Joseph Haj — the producing artistic director at the University of North Carolina at Chapel Hill’s theater company in residence — has been named the Guthrie Theater’s new artistic director.
Haj, one of a few Arab-American artistic directors in the country, will succeed Joe Dowling in the position and start the job in July. Guthrie Board Chair Lee Skold and search committee chair Patricia Simmons announced the news Tuesday after a year-long search.
“To follow in a line of extraordinary artistic directors dating back to the founding of the regional theater movement, and to follow directly upon Joe Dowling’s exceptional tenure, is humbling,” Haj said. “I look forward to working with the Twin Cities community and with the remarkable board members, artists, artisans and administrators of the Guthrie in leading a great organization on the next leg of its journey.”
Haj was honored with The Zelda Fichandler Award in 2014 for having a transformational impact on a regional theater. He has also received a NEA/White House Council Millennium Grant, which was awarded to 50 of the country’s top fine artists.
Besides his work at the PlayMakers Repertory Company at the University of North Carolina at Chapel Hill, Haj has directed theaters across the United States, including the Oregon Shakespeare Festival, the Actors Theatre of Louisville and the Folger Theatre in Washington, D.C. He has also directed plays in a maximum-security prison in Los Angeles, the West Bank and Gaza, and rural South Carolina.

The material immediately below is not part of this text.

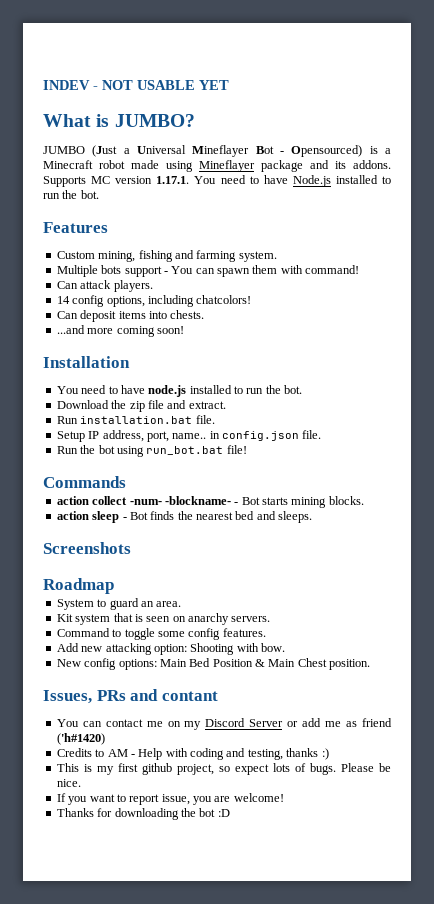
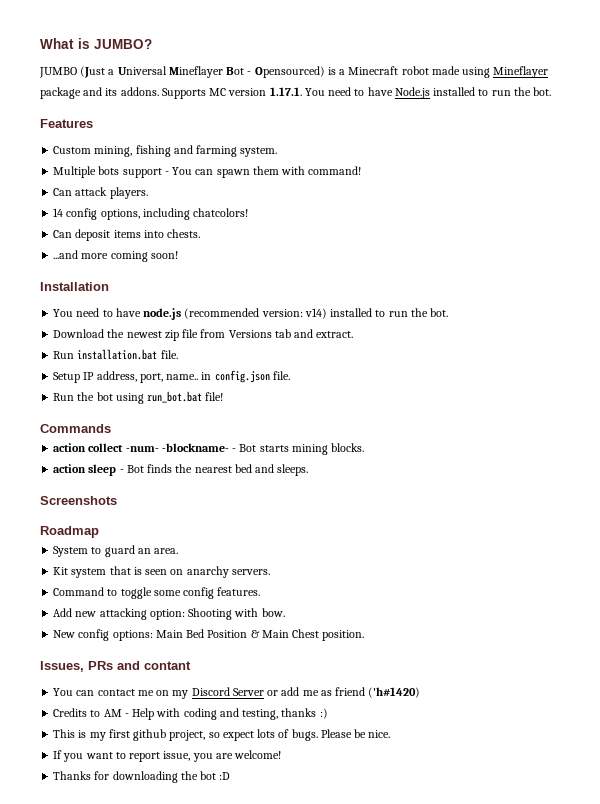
[43,80,229,90] INDEV - NOT USABLE YET // -> (40, 43) none
(187, 391) none -> [184,308,327,319] (recommended version: v14)
(127, 404) none -> [126,331,162,338] newest
(164, 404) none -> [200,329,291,338] from Versions tab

Dowling, who is retiring after two decades as the Guthrie’s artistic director, said he’s “delighted and enthused to welcome Joe Haj to the Guthrie.”
“He is an artist of the highest caliber and an esteemed leader in our field,” Dowling said. “I look forward to collaborating with him in these next months and am gratified that our board has selected an individual who will both embrace and invigorate our theater and community.”
The Guthrie Theater was founded by Sir Tyrone Guthrie in 1963 and has an annual attendance of nearly 500,000 people.